Unions are not queer's natural allies. If they were they would have realized that allying themselves with queers made sense. Instead they cave in to the religious bigotry and hatred of their members. Queers have not mounted a campaign against unions, but unions have mounted a campaign against queers.

John L writes:


> Because the IBEW takes a reactioary position on queer
oppression, you should side with the boss if they picket over

wages or pensions?

The IBEW did more than take a reactionary position. They are actively discriminating against queers and causing harm to them. They were not forced to act in this manner. They chose to and in doing so broke solidarity with all leftists and radicals who support basic human rights, one of which is the right of freedom of sexual self-expression.

As for crossing the picket line, I have explained that my action would be to protest the active hatred that the IBEW was engaged in. In your authoritarian style ( def: expecting unquestioning obedience), you try to control my discourse by saying a) that picket lines are always and only about class; and b) since I crossed the picket line I must be supporting the bosses, even though I have clearly stated what my reason was and that I would explain my actions to those on the picket line.


> If the HRC calls a protest against some anti-gay reactionary,
do I say to hell with them (and effectively side with the reactionary) because the HRC is a middle- to upper-class white gay male organization with an anti-working class outlook and a board half of whose members are probably Uncle Tom's Cabin Republicans?

First, it is almost impossible to image HRC calling for a protest: much to messy. Secondly, has HRC ever called for a protest against unions? Have they inflicted actual harm on unions the way the IBEW inflicted actual harm on queers? Once queer marriage is legalized in Canada and other states, how many more unions will follow the IBEW's lead? Will you defend them too?


> If you have to be a saint to be deserving of solidarity, then no
one qualifies.

Again, you simplify in order to defend heterosexism. It is not a question of being a saint. It all depends on your stand on queer rights. If you think queers rights are unimportant then you will not be bothered by IBEW's actions. I think queer rights are basic human rights and deserving of being respected. If IBEW changed their by-laws to exclude women or blacks, would you be upset?

Eubulides wrote:


> No, you're simplifying the issues so you don't risk the
presuppositions of your argument to substantive counterexamples which show your position to be seriously incomplete and inadequate for the much needed and all too lacking 21st century forms of solidarity.

Yeah, what Eubulides said. Double. LOL.

Doug writes:


> I think someone brought up the old aphorism that hard
cases make bad law, and it seems that everyone is looking for the hard cases here. I don't really understand why.

Maybe because it is my life. Also, it is interesting that all posters are only focusing on the question of crossing the picket line. They have ignored my question of what you do with a union that practices and promotes heterosexism? What do you do when your (alleged) allies break solidarity. By practicing discrimination against queers, IBEW members turned themselves into enemies of humanity.

John A. writes:


> we could see another East St.
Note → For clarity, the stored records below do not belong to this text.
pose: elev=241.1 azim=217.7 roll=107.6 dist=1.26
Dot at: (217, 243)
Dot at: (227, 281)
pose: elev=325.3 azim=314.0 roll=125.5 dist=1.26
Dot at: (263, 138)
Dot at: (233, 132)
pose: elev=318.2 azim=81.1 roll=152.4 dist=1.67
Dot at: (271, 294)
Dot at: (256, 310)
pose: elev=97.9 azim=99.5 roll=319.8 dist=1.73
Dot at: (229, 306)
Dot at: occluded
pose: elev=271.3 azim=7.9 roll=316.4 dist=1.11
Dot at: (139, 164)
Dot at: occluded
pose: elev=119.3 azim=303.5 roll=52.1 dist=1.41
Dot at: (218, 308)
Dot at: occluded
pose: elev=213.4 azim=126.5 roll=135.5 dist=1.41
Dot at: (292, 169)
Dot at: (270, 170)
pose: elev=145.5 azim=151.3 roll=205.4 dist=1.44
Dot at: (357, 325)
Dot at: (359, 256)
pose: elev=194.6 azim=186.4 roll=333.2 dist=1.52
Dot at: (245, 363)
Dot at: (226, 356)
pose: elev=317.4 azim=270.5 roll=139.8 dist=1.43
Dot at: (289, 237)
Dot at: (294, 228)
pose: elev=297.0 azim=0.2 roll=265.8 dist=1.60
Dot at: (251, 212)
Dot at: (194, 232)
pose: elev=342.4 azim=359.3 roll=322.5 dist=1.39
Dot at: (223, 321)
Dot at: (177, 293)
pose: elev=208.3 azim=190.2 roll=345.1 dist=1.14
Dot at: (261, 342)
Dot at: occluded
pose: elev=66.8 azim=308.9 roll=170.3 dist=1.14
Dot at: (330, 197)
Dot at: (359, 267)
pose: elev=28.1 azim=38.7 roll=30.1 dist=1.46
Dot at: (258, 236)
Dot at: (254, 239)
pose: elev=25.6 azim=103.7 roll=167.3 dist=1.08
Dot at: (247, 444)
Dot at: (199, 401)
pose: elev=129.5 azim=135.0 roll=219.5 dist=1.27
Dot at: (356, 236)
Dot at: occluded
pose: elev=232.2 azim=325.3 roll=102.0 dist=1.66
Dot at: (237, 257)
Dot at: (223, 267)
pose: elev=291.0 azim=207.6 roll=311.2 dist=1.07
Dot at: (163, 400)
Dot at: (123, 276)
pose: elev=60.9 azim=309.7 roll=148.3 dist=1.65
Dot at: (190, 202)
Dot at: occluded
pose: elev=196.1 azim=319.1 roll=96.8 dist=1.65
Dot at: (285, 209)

Louis-type of occurrence,

If you could, what are you referring to.

John L. writes:


> I am bothered by the word "authoritarian," and never use
it except to ridicule it, mostly because I have never seen anyone give a credible definition of what "authoritarian" means.

I gave a definition earlier in my post.


> They're saying that holding people accountable to collective
decisions is just as bad as enforcing arbitary class rule

So I should be held accountable to a collective decision that harms myself and my queer sisters and brothers? I am to abandon all thought of preservation in order to enforce collective decisions? Now that's authoritarian LOL.


> or that leftists are bound to respect union picketlines

How about leftists are not to bring harm to queers and should shun and cripple those who do. But you seem to put union rights above queer rights (which is your perogative as hateful as it is) as evidenced by your website which has many links to leftist resources, but none to any queer sites.

ravi writes:


> do we estimate that point based on high-level rules presented
as axioms (thou shall not cross a picket line), or from some more fundamental moral values (thou shall not restrict the life opportunities and experiences of others, thou shall not harm other living creatures, etc)? if the latter, then definitely reasoning has to be involved in answering the question of solidarity. if the former, with greater priority over the latter, then am i not being asked to act against moral fundamentals that i hold (which have not been proved wrong)?

Once again ravi has clarified what I was trying to say without much success on my part. John L. fetishizes collective decisions. Who cares if they violate basic human rights? Who cares if hate and bigotry are behind them. The tribe has spoken. Queers to your deaths. It is this sick way of thinking that has crippled the left.